* _Исходный отрывок_
· · ·

При этом прислужники, державшие животное, мяли и растирали бока, по-видимому с целью усилить поток крови. После нанесения описанных ран наступала пауза, во время которой кровь собиралась в сосуды и при установленных молитвах выливалась на пол, покрывая его целыми лужами[148]; затем, когда животное с трудом удерживалось на ногах и оказывалось в достаточной мере обескровленным, — его быстро приподнимали, клали на спину, вытягивали голову, причем резник наносил последний, заключительный удар, перерезая животному горло.
Вот этот последний и был единственным режущим ударом, нанесенным резником жертвенному животному. После этого резник переходил к другому, тогда как убитое животное поступало в распоряжение простых мясников, которые сдирали с него шкуру и приступали к разделке[149] мяса. Производился ли убой крупного скота тем же способом или же с какими-либо отступлениями — судить не могу, потому что при мне производился убой овец, телят и годовалых бычков. Вот каково было зрелище еврейского жертвоприношения; говорю «жертвоприношения», так как другого более подходящего слова не могу подобрать для всего виденного, потому что, очевидно, передо мной производился не просто убой скота, а совершалось священнодействие, жестокое, — не сокращавшее, а, наоборот, удлинявшее мучение. При этом по известным правилам с установленными молитвами на некоторых резниках надет был белый молитвенный плат с черными полосами, который надевают раввины в синагогах»[150]. На одном из окон лежал такой же плат, два жертвенных сосуда и скрижали, которые при помощи ремней каждый еврей наматывает на правую руку во время молитвы. Наконец, вид резника, бормочущего молитвы, и прислужников — не оставлял ни малейшего сомнения. Все лица были какие-то жестокие, сосредоточенные[151], фанатически настроенные. Даже посторонние евреи-мясоторговцы и приказчики, стоявшие во дворе, ожидавшие окончания убоя, даже они были странно сосредоточенны[152]. Среди них не слышно было обычной суеты и бойкого еврейского жаргона, они стояли молча[153], молитвенно настроенные.

· · ·

* _Задание_
Напечатайте весь отрывок об убое скота слово в слово, ничего не меняя. Строки для работы не понадобятся.

* _Прилагаемые строки_

· · ·

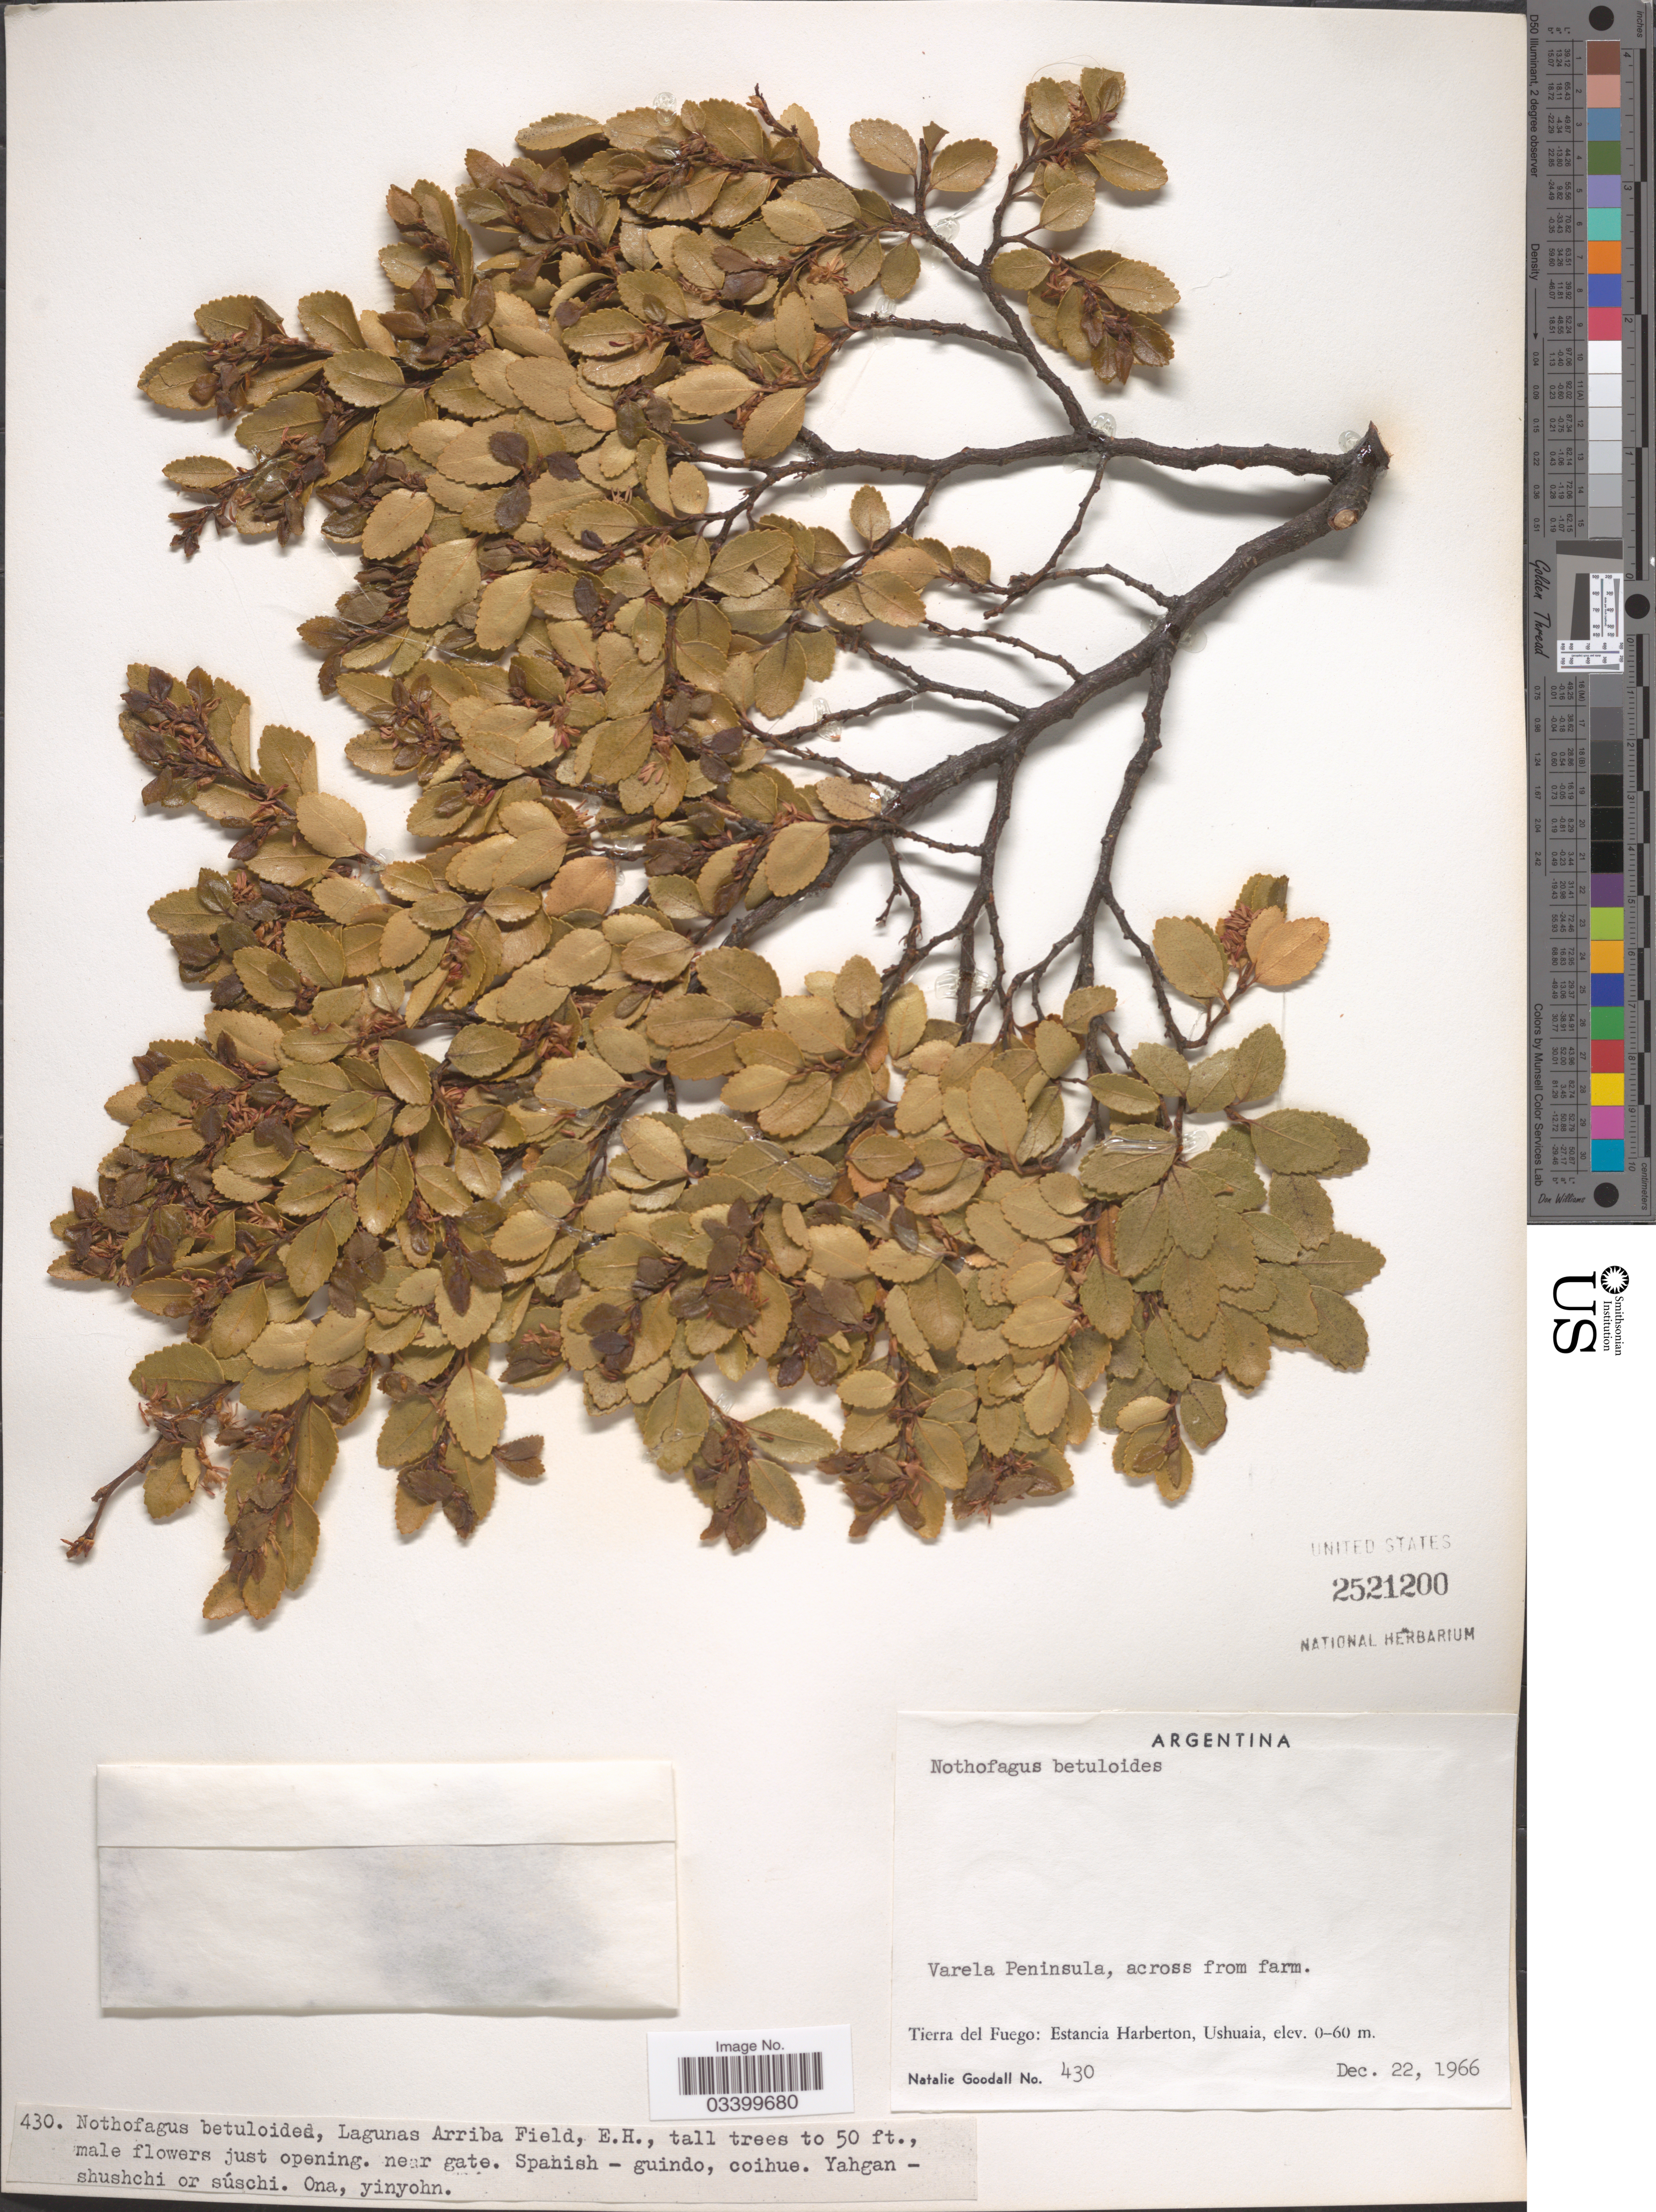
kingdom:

· · ·

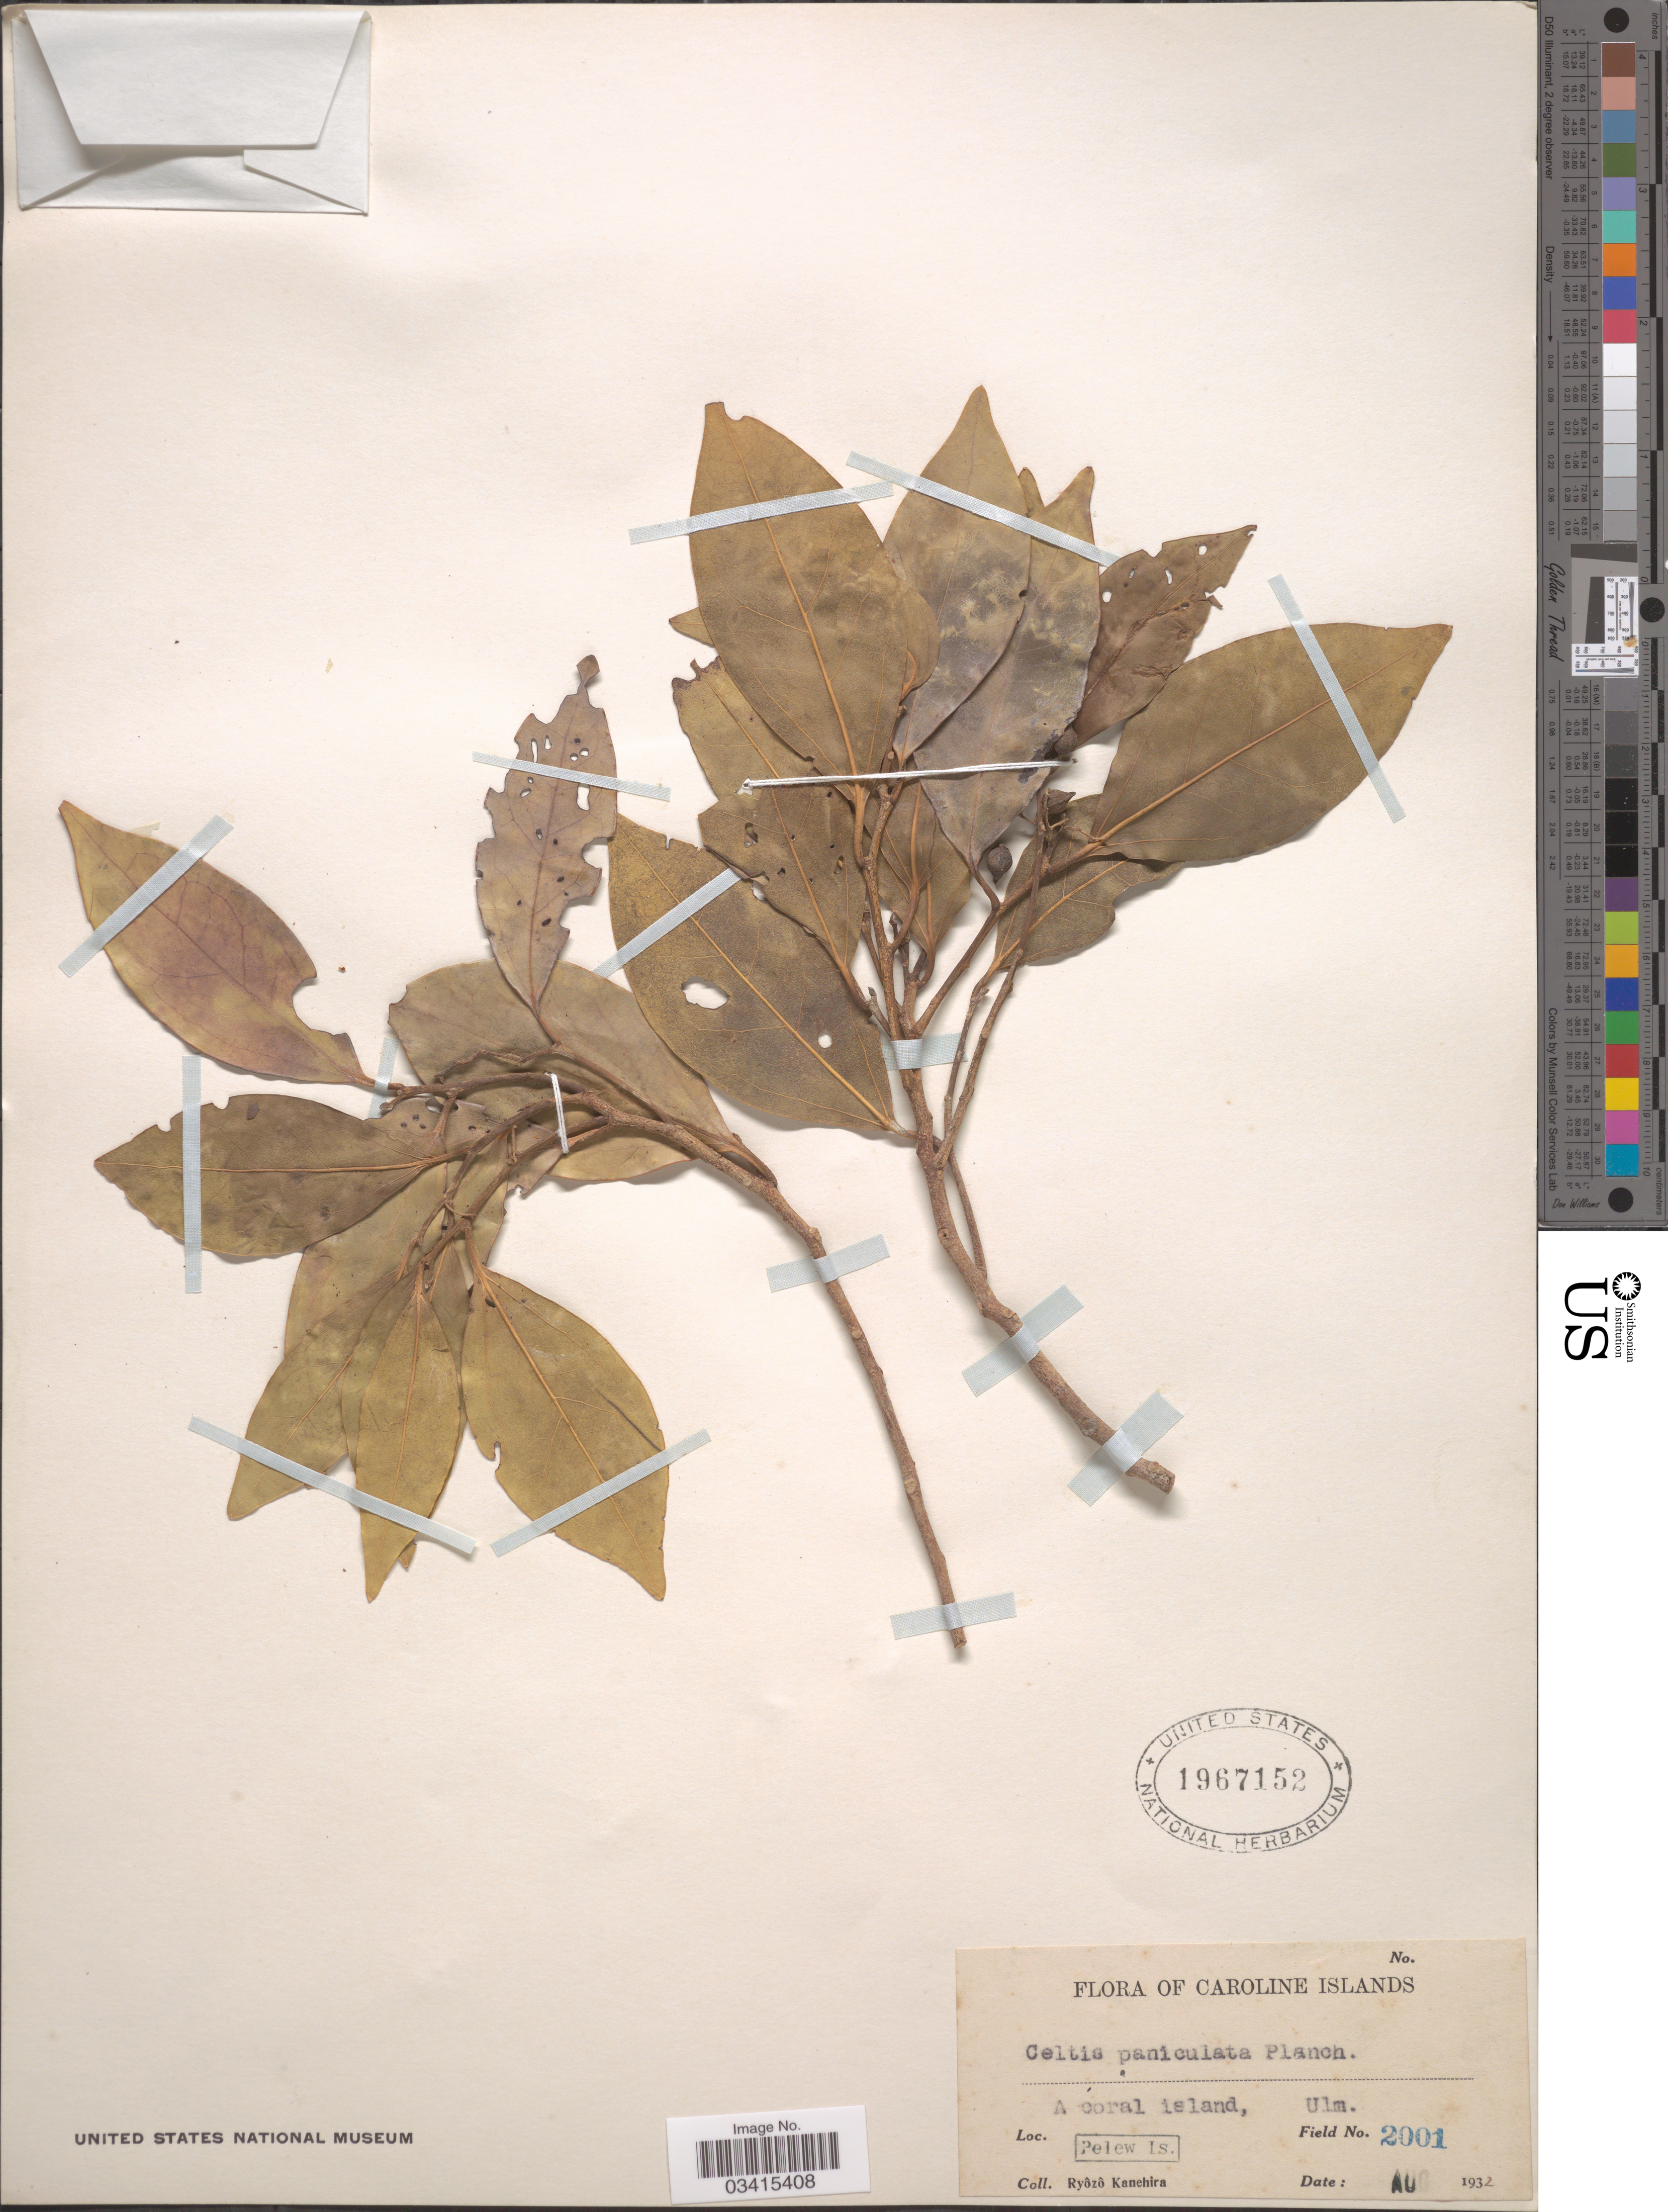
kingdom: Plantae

· · ·

* _Ответ_
При этом прислужники, державшие животное, мяли и растирали бока, по-видимому с целью усилить поток крови. После нанесения описанных ран наступала пауза, во время которой кровь собиралась в сосуды и при установленных молитвах выливалась на пол, покрывая его целыми лужами[148]; затем, когда животное с трудом удерживалось на ногах и оказывалось в достаточной мере обескровленным, — его быстро приподнимали, клали на спину, вытягивали голову, причем резник наносил последний, заключительный удар, перерезая животному горло.
Вот этот последний и был единственным режущим ударом, нанесенным резником жертвенному животному. После этого резник переходил к другому, тогда как убитое животное поступало в распоряжение простых мясников, которые сдирали с него шкуру и приступали к разделке[149] мяса. Производился ли убой крупного скота тем же способом или же с какими-либо отступлениями — судить не могу, потому что при мне производился убой овец, телят и годовалых бычков. Вот каково было зрелище еврейского жертвоприношения; говорю «жертвоприношения», так как другого более подходящего слова не могу подобрать для всего виденного, потому что, очевидно, передо мной производился не просто убой скота, а совершалось священнодействие, жестокое, — не сокращавшее, а, наоборот, удлинявшее мучение. При этом по известным правилам с установленными молитвами на некоторых резниках надет был белый молитвенный плат с черными полосами, который надевают раввины в синагогах»[150]. На одном из окон лежал такой же плат, два жертвенных сосуда и скрижали, которые при помощи ремней каждый еврей наматывает на правую руку во время молитвы. Наконец, вид резника, бормочущего молитвы, и прислужников — не оставлял ни малейшего сомнения. Все лица были какие-то жестокие, сосредоточенные[151], фанатически настроенные. Даже посторонние евреи-мясоторговцы и приказчики, стоявшие во дворе, ожидавшие окончания убоя, даже они были странно сосредоточенны[152]. Среди них не слышно было обычной суеты и бойкого еврейского жаргона, они стояли молча[153], молитвенно настроенные.